After we had delivered our load of presents to the chiefs, with the messages of friendship from Lone Walker, they soon went their way. Charboneau went out to gamble in a near-by lodge, and left us alone with Sacajawea. That was just what I wanted. I felt that she would help me, and so I said to her: "I want to tell you what is in my heart. My chief, Terrible Tongue, Hudson's Bay Company factor at our Mountain Fort, has ordered me to try to make peace between the Cheyennes and the Blackfeet, and persuade the Cheyennes to go north with us in the spring and trade at our post. Tell me how I shall do this?"
"Be careful; don't talk so loudly," she answered, "and if my man comes in, start talking about some other matter!"
"You have been good to my poor Snake people," she went on, "and that is one reason why I want to help you. Another reason is that I want to help the Cheyennes; many of them are my friends. They are a brave people; a clean, hard-working people. They trap and hunt all winter long, and catch great numbers of beaver, and tan buffalo robes so soft that they fold like trade cloth. Then, in the spring, they come here and get cheated out of the result of their work. If they would only wait for the American traders, they would do well enough. But long before the trade boats come up the river, the Northwesters come from the Assiniboine with pack-trains of goods, and they pay the Cheyennes, and all who will trade with them, almost nothing for their furs. Why, they ask sixty beaver skins for a gun! Twenty skins for a blanket! And for everything else prices beyond reason.

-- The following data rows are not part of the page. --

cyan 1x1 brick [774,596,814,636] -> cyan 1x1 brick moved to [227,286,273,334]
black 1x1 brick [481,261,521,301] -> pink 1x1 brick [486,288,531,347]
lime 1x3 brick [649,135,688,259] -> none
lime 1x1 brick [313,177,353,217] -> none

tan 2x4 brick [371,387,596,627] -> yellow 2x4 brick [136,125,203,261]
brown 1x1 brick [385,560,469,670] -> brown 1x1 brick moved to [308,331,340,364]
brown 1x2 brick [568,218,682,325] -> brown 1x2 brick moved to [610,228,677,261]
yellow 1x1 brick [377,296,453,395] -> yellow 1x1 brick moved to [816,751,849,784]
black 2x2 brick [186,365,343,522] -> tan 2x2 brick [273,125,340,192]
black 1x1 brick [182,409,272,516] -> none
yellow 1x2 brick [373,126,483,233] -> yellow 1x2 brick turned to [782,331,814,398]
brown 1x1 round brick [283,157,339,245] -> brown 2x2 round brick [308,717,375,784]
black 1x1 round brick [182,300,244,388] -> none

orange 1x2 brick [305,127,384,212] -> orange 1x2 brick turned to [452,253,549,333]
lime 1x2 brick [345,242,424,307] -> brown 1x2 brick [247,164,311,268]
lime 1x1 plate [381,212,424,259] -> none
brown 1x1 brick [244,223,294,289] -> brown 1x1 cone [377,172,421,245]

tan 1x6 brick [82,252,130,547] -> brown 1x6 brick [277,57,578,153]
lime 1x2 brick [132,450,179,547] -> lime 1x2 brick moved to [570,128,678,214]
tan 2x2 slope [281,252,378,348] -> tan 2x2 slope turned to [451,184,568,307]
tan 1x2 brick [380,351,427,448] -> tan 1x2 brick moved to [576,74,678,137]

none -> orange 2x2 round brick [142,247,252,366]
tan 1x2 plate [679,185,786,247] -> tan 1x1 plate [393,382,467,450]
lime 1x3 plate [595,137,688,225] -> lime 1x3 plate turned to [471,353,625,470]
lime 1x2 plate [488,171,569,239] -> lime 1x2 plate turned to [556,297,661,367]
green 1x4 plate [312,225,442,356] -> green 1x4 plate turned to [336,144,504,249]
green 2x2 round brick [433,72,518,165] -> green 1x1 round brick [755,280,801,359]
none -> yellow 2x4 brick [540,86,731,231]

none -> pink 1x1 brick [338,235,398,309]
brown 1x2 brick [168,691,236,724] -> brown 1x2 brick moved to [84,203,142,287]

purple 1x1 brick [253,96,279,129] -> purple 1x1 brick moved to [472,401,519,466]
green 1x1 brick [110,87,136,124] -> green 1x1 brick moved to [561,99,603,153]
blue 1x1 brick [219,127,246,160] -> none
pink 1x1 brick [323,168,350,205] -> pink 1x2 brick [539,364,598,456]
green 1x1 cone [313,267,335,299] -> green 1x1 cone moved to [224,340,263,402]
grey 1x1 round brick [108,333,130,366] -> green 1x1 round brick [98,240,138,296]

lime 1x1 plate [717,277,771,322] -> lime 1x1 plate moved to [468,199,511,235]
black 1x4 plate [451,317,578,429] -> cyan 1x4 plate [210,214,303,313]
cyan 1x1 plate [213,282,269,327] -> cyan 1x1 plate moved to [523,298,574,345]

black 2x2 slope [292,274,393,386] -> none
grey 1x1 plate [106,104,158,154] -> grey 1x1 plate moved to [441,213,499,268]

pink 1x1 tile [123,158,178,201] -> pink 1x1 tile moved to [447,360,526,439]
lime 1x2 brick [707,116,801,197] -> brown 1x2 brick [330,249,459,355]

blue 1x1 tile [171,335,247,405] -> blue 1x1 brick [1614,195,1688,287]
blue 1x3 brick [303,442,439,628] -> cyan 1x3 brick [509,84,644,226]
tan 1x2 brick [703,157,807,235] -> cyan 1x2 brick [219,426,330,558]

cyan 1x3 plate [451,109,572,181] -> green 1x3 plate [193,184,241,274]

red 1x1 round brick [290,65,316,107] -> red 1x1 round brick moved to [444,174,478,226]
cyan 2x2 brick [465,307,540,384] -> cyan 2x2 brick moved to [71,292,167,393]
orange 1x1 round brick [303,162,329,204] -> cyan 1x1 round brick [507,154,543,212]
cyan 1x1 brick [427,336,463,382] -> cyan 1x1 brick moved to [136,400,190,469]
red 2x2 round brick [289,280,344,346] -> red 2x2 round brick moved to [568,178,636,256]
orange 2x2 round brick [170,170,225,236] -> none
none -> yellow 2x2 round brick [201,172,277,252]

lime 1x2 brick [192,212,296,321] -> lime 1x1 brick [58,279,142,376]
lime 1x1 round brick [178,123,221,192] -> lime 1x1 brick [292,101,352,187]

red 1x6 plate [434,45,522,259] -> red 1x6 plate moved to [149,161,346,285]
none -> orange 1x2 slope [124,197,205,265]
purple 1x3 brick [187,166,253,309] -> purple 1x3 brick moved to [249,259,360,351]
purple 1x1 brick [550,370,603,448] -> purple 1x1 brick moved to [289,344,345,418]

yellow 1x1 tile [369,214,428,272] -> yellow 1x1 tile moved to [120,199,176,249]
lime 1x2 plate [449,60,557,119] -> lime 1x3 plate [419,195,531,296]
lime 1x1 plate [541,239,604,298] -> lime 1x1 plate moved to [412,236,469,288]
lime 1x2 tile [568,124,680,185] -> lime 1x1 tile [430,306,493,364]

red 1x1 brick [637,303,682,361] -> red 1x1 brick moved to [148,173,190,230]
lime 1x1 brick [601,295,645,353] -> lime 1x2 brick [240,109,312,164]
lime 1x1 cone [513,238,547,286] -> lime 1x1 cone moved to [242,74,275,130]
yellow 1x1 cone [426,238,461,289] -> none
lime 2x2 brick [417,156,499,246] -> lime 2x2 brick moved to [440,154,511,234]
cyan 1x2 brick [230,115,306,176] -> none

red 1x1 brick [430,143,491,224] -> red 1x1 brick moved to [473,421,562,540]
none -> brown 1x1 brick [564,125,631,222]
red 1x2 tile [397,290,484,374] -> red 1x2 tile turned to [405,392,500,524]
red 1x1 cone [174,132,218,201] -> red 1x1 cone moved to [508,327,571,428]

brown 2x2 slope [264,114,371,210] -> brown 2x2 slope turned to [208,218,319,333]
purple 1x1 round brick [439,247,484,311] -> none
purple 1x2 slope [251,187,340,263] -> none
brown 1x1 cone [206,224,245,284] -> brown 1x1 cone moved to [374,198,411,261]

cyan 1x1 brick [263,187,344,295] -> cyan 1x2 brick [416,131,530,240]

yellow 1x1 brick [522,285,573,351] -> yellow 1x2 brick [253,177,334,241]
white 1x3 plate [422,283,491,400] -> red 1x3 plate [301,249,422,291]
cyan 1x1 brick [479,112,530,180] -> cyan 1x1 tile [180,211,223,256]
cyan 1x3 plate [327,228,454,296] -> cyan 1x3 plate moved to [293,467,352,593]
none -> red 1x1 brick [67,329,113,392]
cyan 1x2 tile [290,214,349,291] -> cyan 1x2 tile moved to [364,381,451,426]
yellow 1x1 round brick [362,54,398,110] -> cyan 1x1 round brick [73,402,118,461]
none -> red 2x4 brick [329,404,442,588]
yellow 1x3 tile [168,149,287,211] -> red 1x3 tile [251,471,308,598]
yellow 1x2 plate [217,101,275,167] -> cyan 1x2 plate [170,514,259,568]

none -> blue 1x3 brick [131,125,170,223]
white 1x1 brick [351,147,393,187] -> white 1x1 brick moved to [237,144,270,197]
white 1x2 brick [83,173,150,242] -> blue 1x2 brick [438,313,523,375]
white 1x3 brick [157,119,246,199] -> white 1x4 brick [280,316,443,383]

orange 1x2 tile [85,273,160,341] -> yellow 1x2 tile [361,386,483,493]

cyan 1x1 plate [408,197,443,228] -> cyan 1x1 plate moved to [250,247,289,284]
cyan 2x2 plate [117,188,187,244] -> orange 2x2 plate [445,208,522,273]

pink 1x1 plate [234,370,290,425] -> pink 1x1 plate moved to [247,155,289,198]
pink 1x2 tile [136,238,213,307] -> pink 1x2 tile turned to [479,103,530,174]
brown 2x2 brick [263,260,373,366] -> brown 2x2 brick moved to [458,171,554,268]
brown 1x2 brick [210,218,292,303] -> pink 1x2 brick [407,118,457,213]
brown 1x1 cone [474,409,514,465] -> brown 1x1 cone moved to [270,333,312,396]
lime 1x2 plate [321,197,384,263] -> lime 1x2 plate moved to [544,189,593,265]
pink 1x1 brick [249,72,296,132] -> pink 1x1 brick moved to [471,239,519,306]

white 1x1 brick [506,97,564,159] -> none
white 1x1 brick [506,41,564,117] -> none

Now, your Company charges much less, does it not?"
"Only twenty skins for a gun, ten skins for a blanket, and six skins for three yards of trade cloth, enough for a woman's gown," I answered.
"Reasonable enough," she said, "and oh, how I do love peace! I would like to see peace between all tribes. I cry when I think of my Snake people, all the tribes of the plains against them, and they without guns, and so unable to defend themselves, hiding and starving for the greater part of the time in the forests of little game on the west side of the mountains.
"Now, listen! My man was once a Northwester, and he is still in league with it against all other traders, even the Americans. If he learns that you will try to bring about peace with the Cheyennes, in order to get their trade, he will do something to prevent it. You must tell no one, Minnetaree, Mandan, or Ahnahaway, that you want their trade. Just say that you would like to meet the Cheyennes, and bring about a peace between them and the Blackfeet. You remember that chief, Big Man, who was here to-night, and to whom you gave presents. He asked you to visit him. Do so, for he is really a Cheyenne, adopted by the Mandans, and so a chief in both tribes. Try to get him to go with you to the Cheyenne camp. If he will take you there, you will, at least, be sure to be well received, and get a hearing."
"I shall do as you advise," I told her; and we then talked of other things. She finally wound up the evening by telling me the story of her capture by the Minnetarees.